WHAT THE TASK ASKS:
All of the data below is to be returned unaltered.

INPUT RECORDS:

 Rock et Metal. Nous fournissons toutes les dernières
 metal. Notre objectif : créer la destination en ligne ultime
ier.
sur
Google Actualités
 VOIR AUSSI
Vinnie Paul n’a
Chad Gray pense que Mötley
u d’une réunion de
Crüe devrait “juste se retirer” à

SOLVED PROBLEM:
 Rock et Metal. Nous fournissons toutes les dernières
 metal. Notre objectif : créer la destination en ligne ultime
ier.
sur
Google Actualités
 VOIR AUSSI
Vinnie Paul n’a
Chad Gray pense que Mötley
u d’une réunion de
Crüe devrait “juste se retirer” à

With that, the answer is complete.